L’avocat général conclut que ces organismes ont une « obligation de prendre toutes les mesures nécessaires dans [le contexte de tromperie ou fraude de la part du fabricant] ». De plus, pèse sur eux une « obligation générale de diligence » les rendant alertes face à l’éventualité d’une erreur légitime du fabricant. Cependant, l’avocat général estime qu’il appartient à la juridiction nationale de se prononcer sur l’étendue des mesures qu’aurait dû adopter l’ON.

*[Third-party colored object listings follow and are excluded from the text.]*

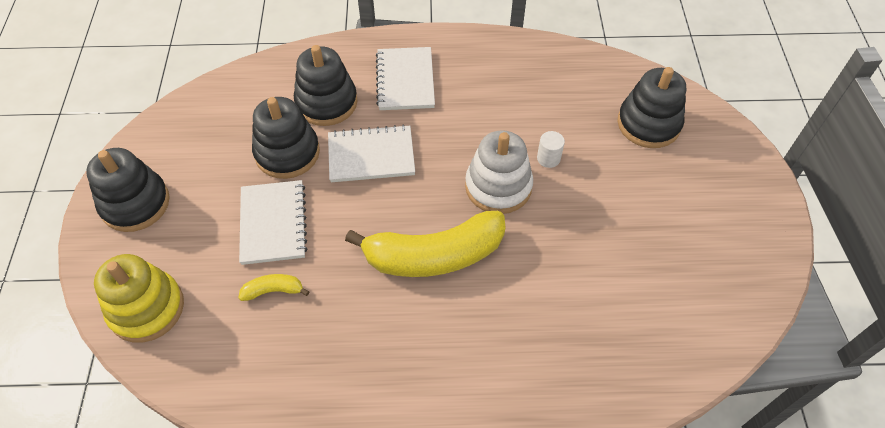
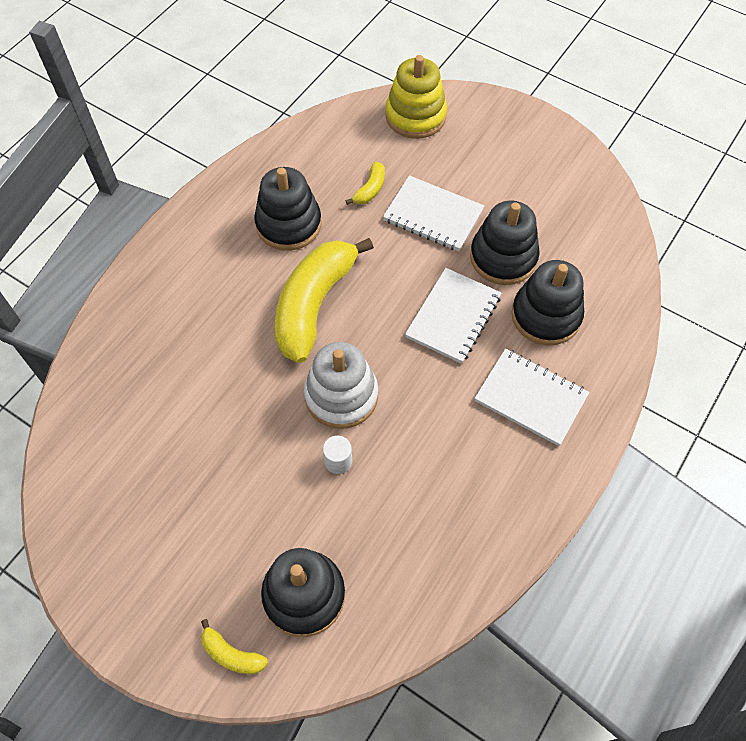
camera: 125 degrees right, 5 degrees up
black stacking toy [86,148,170,232] -> black stacking toy moved to [254,167,322,251]
none -> yellow banana [201,619,268,674]

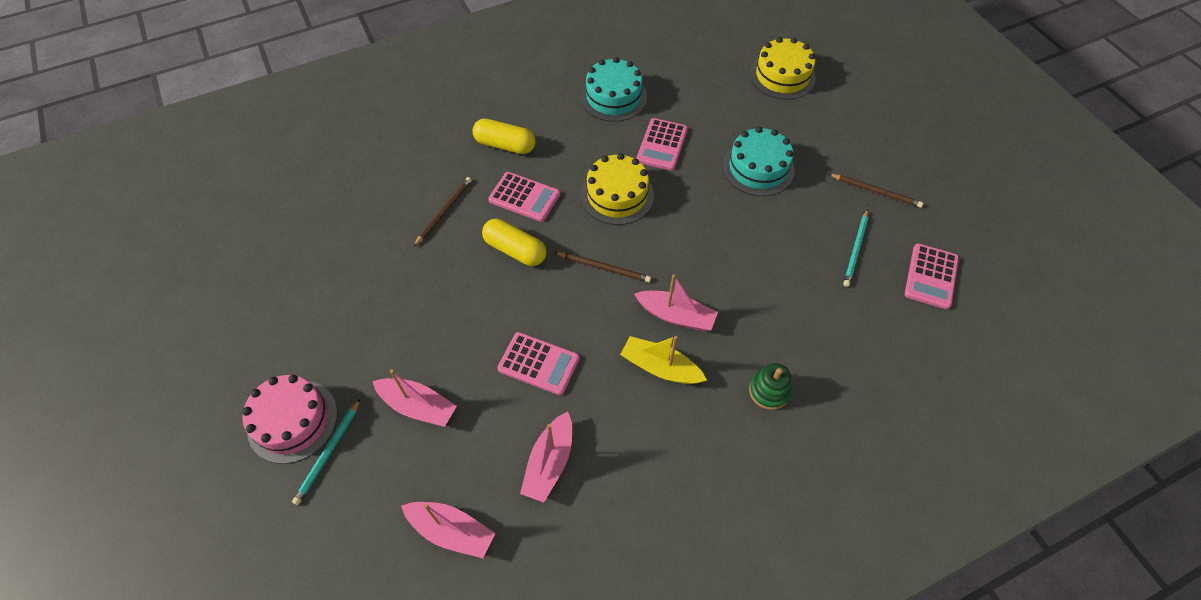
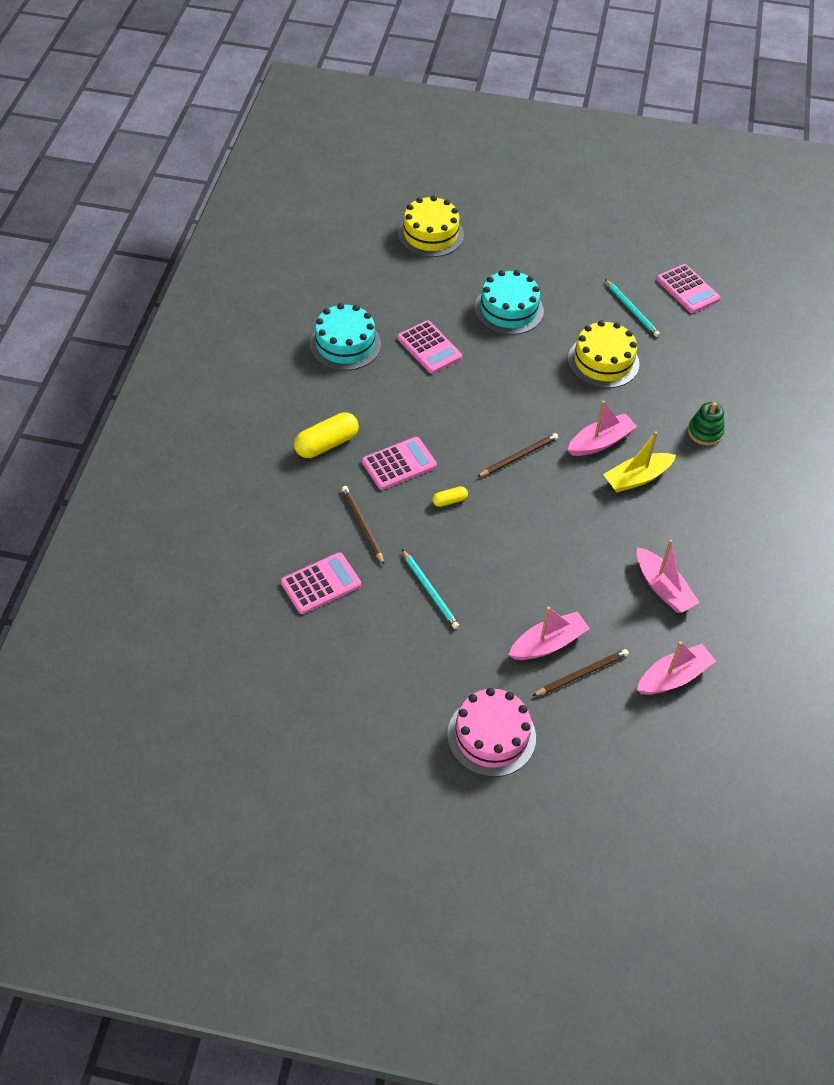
camera: 55 degrees left, 5 degrees down
turquoise pencil [292,399,360,505] -> turquoise pencil moved to [402,549,459,629]
yellow capsule [482,219,546,266] -> yellow capsule [432,486,468,507], size x0.51
pink calculator [497,332,580,395] -> pink calculator moved to [281,553,361,614]
yellow cake [581,153,654,225] -> yellow cake moved to [568,320,640,388]
brown pencil [829,174,923,208] -> brown pencil moved to [532,649,629,696]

Ces conclusions sont les bienvenues notamment car les situations mettant en cause la responsabilité d’organismes notifiés sont rares. Elles le sont d’autant plus que récemment, de nombreux ON ont été « désavoués » par leurs autorités nationales respectives : un arrêt de la CJUE serait une base argumentative très appréciée puisqu’aucun règlement européen ou directive européenne ne prévoit clairement de dispositions portant sur la nature et le champ de la responsabilité des ON.

Toutefois, ces conclusions n’abordent pas la question d’un éventuel partage des responsabilités entre le fabricant et l’ON. Enfin, il faut garder à l’esprit que ces préconisations sont influencées par la potentielle dangerosité des dispositifs concernés (classe III).

Enfin, les conclusions d’avocats généraux ne lient pas les juges, mais sont généralement suivies par ces derniers. Si la Cour fait écho à ces conclusions, il est probable que le Bundesgerichtshof déclare TÜV responsable non pas sur le fondement de la directive mais par lecture conjointe de celle-ci avec l’article 823 §2 du code civil allemand. La portée de la décision de la Cour de Luxembourg serait alors à relativiser : la directive n’a pas d’effet direct dans le litige opposant Mme Schmitt (personne physique justiciable) et TÜV (personne morale de droit privé). Si les directives sont sous certaines conditions directement invocables par les justiciables dans leurs rapports « verticaux » avec l’Etat, la CJUE a maintenu son refus de faire produire un effet « horizontal » (entre particuliers) à une directive ((CJUE, 19 janvier 2010, aff. C-555/07, Kücükdeveci)). Néanmoins, l’interprétation que fera bientôt la Cour sera en tout état de cause un élément clé pour de futures argumentations sur l’engagement de la responsabilité des organismes notifiés.